=^..^= Pounce

June 18, 2026 · View on GitHub

PyPI version Build Status Python 3.14+ License: MIT Status: Beta

Pure Python ASGI server for Python 3.14t, with a frozen config model and a low-overhead HTTP/1.1 fast path.

import pounce

pounce.run("myapp:app")

What is Pounce?

Pounce is a Python ASGI server for Python 3.14+, with a worker model designed for free-threaded Python 3.14t. It runs standard ASGI applications, supports streaming responses, and gives you a clear upgrade path from process-based servers such as Uvicorn.

Pounce's built-in HTTP/1.1 parser is optimized for the sync worker hot path, its ServerConfig object is frozen after construction, and thread-worker reloads use generational worker swaps with drain behavior.

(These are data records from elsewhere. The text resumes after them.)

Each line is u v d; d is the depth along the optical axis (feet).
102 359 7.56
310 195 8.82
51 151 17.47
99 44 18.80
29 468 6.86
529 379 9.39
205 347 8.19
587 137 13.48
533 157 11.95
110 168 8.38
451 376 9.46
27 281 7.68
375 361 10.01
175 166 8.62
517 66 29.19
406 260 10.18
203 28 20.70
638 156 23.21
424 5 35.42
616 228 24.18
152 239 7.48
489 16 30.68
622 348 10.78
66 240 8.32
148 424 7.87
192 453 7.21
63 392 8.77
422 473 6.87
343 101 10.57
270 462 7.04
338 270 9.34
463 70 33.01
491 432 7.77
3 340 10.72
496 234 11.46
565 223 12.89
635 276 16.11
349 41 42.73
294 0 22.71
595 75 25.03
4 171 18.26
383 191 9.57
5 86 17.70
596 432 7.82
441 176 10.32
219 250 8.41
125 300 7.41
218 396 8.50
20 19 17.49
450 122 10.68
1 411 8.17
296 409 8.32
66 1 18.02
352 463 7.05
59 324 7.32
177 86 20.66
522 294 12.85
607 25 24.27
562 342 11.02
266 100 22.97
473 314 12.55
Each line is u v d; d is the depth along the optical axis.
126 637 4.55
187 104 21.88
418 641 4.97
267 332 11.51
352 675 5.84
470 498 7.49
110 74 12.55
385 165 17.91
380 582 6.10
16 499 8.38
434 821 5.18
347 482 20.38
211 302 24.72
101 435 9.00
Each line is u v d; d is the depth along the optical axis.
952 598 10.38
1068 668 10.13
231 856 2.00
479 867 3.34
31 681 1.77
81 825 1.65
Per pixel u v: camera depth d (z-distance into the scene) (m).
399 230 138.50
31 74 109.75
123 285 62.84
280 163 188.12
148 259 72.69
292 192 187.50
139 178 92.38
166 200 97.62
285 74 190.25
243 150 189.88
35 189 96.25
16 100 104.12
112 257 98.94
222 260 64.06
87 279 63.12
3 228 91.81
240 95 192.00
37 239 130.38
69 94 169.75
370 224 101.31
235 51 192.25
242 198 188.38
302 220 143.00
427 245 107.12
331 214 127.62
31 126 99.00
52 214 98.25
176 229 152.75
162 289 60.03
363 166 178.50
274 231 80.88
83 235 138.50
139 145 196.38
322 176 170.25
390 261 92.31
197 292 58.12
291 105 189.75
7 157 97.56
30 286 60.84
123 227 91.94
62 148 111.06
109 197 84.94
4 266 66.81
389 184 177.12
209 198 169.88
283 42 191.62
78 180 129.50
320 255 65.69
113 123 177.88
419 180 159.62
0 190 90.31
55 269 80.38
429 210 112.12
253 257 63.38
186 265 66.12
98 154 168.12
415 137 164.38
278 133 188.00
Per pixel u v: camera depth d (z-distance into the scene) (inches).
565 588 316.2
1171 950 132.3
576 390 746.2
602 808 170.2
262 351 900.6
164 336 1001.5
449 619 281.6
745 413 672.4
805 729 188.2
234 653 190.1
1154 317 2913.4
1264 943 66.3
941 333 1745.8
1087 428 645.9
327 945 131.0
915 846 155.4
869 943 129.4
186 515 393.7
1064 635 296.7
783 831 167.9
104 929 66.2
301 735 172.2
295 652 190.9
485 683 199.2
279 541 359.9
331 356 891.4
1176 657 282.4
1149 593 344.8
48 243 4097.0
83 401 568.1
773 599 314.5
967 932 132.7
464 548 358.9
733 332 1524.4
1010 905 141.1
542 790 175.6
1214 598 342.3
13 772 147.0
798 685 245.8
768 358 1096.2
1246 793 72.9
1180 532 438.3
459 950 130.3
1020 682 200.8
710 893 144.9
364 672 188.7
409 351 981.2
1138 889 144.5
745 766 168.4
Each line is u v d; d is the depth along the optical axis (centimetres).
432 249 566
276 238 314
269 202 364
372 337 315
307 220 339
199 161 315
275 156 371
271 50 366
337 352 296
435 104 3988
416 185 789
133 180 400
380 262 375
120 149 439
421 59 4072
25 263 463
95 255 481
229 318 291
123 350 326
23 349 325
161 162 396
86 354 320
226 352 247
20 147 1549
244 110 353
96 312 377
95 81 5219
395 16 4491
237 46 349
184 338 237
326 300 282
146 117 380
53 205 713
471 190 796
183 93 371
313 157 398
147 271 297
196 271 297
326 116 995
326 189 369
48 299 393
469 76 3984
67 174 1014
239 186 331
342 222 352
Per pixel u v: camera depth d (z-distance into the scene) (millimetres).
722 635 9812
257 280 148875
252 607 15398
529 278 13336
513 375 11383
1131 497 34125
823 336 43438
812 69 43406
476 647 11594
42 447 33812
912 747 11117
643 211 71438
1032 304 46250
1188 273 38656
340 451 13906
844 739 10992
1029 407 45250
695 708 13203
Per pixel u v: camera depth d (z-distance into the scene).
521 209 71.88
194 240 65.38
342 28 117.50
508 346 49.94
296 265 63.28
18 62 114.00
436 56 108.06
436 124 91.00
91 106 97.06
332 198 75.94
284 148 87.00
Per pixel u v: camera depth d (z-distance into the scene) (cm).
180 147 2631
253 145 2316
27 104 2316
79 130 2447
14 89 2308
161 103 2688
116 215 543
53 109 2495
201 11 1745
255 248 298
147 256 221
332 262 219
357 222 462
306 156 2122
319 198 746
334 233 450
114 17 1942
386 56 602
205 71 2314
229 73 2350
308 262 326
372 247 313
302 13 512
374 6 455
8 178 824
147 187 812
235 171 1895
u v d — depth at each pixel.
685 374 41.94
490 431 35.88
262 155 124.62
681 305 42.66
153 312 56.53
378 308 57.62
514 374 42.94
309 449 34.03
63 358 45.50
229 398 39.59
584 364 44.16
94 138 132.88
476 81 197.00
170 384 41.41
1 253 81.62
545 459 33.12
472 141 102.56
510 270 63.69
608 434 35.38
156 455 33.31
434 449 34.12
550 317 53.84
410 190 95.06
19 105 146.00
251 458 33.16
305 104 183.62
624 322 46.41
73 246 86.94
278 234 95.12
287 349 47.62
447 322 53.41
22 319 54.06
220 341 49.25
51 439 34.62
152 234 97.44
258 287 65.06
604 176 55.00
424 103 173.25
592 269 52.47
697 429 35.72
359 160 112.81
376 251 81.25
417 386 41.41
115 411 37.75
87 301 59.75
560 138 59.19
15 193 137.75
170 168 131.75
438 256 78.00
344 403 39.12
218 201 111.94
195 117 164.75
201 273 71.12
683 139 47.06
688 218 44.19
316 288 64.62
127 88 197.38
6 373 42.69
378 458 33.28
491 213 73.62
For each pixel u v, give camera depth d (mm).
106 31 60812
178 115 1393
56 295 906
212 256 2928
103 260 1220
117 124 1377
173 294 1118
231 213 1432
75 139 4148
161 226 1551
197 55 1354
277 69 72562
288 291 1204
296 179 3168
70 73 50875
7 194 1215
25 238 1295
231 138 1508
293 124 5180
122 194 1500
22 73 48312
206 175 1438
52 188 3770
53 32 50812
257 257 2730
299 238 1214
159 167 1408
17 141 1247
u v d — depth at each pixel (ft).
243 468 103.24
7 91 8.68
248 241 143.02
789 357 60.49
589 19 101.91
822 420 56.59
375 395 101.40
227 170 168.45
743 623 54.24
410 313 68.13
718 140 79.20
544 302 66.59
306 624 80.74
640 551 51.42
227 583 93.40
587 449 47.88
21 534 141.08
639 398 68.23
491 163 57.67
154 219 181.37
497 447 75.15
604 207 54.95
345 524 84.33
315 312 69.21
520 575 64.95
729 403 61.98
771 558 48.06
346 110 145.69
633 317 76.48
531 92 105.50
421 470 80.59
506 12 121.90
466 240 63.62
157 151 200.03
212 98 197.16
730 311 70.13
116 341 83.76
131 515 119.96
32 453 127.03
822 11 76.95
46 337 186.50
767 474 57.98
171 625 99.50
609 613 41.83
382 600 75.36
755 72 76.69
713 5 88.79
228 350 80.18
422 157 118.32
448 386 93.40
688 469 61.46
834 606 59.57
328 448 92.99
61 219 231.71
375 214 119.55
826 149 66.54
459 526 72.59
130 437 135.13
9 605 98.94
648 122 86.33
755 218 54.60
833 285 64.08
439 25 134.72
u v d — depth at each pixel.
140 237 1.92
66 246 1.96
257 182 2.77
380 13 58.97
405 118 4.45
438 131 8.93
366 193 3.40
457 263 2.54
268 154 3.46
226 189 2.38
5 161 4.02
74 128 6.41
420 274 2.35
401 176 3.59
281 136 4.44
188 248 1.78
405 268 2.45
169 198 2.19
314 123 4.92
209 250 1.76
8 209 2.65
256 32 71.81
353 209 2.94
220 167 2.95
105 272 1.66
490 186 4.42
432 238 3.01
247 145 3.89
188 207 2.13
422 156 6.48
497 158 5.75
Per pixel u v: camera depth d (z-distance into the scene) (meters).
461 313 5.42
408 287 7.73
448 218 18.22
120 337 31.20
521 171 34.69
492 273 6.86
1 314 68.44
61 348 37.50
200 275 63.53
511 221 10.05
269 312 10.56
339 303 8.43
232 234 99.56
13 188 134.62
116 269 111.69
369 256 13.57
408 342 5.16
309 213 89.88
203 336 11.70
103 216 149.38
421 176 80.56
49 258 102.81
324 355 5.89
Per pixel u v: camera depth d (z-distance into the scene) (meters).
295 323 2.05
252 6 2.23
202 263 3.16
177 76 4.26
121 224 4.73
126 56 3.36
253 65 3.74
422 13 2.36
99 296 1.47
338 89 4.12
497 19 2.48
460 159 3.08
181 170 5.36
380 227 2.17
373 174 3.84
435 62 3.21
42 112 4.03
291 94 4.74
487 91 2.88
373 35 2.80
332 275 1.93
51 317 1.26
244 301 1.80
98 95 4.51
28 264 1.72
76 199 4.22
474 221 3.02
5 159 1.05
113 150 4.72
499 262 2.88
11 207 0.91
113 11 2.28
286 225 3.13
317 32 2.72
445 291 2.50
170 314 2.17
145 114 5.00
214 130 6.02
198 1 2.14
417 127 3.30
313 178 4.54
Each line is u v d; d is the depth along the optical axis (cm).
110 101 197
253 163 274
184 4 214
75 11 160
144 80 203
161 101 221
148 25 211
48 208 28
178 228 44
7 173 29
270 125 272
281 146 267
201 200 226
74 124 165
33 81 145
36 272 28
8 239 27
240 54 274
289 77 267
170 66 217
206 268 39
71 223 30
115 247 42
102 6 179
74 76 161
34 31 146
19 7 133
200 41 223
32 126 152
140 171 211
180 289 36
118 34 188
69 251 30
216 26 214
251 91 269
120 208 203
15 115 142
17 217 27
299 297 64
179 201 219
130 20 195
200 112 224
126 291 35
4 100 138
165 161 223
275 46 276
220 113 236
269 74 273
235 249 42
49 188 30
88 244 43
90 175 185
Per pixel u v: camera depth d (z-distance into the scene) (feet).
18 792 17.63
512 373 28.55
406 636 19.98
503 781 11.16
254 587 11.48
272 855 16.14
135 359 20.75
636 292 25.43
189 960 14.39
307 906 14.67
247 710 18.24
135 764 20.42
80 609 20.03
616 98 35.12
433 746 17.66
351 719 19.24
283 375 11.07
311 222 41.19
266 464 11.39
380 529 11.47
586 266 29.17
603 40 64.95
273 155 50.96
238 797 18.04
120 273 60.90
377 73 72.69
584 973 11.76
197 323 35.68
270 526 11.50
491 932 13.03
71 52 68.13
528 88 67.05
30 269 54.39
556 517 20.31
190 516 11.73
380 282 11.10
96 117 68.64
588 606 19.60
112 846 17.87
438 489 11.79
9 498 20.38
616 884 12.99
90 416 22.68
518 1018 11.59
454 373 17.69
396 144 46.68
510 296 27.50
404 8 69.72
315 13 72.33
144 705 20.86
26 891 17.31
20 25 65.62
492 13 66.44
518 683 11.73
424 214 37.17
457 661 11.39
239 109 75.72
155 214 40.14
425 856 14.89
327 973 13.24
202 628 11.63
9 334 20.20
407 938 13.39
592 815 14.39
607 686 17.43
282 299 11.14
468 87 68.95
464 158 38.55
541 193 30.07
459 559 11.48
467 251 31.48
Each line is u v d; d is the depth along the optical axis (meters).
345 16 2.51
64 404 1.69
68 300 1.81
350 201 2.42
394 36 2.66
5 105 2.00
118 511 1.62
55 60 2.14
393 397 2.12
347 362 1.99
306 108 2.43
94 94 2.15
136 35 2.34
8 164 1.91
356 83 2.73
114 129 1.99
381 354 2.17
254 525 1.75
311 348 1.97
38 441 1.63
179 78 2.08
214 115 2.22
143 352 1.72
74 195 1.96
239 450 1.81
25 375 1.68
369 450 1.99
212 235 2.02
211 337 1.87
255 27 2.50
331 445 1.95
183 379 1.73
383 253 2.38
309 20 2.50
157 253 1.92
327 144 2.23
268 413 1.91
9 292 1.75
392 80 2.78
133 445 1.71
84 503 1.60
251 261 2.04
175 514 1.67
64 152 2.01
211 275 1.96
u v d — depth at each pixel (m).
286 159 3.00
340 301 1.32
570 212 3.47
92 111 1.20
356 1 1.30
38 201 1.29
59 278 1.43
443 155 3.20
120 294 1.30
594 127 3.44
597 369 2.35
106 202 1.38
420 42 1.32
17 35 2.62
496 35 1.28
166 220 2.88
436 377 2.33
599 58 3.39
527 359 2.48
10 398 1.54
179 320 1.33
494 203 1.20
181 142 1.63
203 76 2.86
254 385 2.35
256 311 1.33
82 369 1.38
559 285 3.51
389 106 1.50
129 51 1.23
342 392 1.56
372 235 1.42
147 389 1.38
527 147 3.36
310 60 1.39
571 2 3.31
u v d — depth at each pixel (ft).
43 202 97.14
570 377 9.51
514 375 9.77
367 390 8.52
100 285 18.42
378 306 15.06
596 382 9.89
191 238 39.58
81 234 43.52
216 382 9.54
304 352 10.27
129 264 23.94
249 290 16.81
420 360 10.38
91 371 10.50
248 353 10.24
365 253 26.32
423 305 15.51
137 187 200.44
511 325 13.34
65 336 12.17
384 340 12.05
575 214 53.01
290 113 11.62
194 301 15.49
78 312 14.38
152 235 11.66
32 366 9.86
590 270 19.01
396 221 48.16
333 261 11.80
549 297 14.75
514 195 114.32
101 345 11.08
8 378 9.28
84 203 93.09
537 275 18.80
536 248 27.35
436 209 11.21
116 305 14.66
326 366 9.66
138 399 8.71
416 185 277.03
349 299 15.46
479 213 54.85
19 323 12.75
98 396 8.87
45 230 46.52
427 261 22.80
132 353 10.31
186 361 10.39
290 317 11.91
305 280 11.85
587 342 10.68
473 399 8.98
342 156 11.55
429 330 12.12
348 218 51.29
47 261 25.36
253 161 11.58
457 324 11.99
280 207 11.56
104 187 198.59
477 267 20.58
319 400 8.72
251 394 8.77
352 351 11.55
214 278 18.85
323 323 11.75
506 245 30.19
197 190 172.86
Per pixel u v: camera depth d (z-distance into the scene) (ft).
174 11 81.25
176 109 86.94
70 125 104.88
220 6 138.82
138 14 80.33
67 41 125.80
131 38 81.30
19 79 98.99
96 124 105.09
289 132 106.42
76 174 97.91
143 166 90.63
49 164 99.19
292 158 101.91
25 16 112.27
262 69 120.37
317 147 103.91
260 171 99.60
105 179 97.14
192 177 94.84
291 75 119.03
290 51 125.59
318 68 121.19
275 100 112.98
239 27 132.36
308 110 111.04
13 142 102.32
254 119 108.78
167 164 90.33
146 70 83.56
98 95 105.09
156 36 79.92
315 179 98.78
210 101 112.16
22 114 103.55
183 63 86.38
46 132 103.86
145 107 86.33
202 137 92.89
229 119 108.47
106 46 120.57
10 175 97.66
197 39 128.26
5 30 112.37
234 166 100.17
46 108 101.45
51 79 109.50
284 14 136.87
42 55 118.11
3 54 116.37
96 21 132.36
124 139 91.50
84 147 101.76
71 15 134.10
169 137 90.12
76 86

On Python 3.14t, worker threads share one interpreter and one copy of your app. On GIL builds, Pounce falls back to multi-process workers automatically.

Why people pick it:

  • ASGI-first — Runs standard ASGI apps with CLI and programmatic entry points
  • Free-threading native — True thread parallelism with a frozen shared ServerConfig
  • Fast-path parsing — Built-in HTTP/1.1 parser for sync workers with tested smuggling and header-limit checks
  • Protocol extras — HTTP/2 and WebSocket are install-gated optional paths; HTTP/3 is optional with limited parity
  • Thread-worker reloads — Rolling restart uses generational worker swap with drain behavior on supported worker modes
  • Observable surfaces — Typed lifecycle events, optional Prometheus metrics, OpenTelemetry, and Server-Timing headers
  • Optional helpers — TLS, compression, static files, middleware, rate limiting, and request queueing stay opt-in
  • Migration path — Familiar CLI for teams moving from Uvicorn-style deployments

See docs/design/core-contract.md for the supported core, optional helpers, and proof required for public claims.

Use Pounce For

  • Serving ASGI apps — Tunable workers, TLS, graceful shutdown, and deployment controls
  • Free-threaded Python deployments — Shared-memory worker threads on Python 3.14t
  • Streaming workloads — Server-sent events, streamed HTML, and token-by-token responses
  • Teams migrating from Uvicorn — Similar CLI shape with a different worker model

Framework Compatibility

Tested in CI with 48 integration tests across every major ASGI framework:

FrameworkStatusFeatures Verified
FastAPI 0.135+FullRouting, Pydantic validation, dependency injection, middleware, exception handlers, lifespan, WebSocket, streaming, OpenAPI schema
Starlette 1.0+FullRouting, BaseHTTPMiddleware, lifespan with state, streaming, WebSocket, background tasks, exception handlers
Django 6.0+FullAsync views, URL routing, path params, JSON body, query params, middleware, error handling
Litestar 2.21+CoreRouting, dependency injection, middleware, lifespan, streaming, exception handlers. WebSocket: known routing issue

Pounce achieves compatibility through correct ASGI 3.0 implementation — no framework-specific code or workarounds.


Performance

Pounce is designed to make the pure-Python request path competitive while keeping the server core free of C extensions. Treat the numbers below as a benchmark snapshot, not a universal guarantee.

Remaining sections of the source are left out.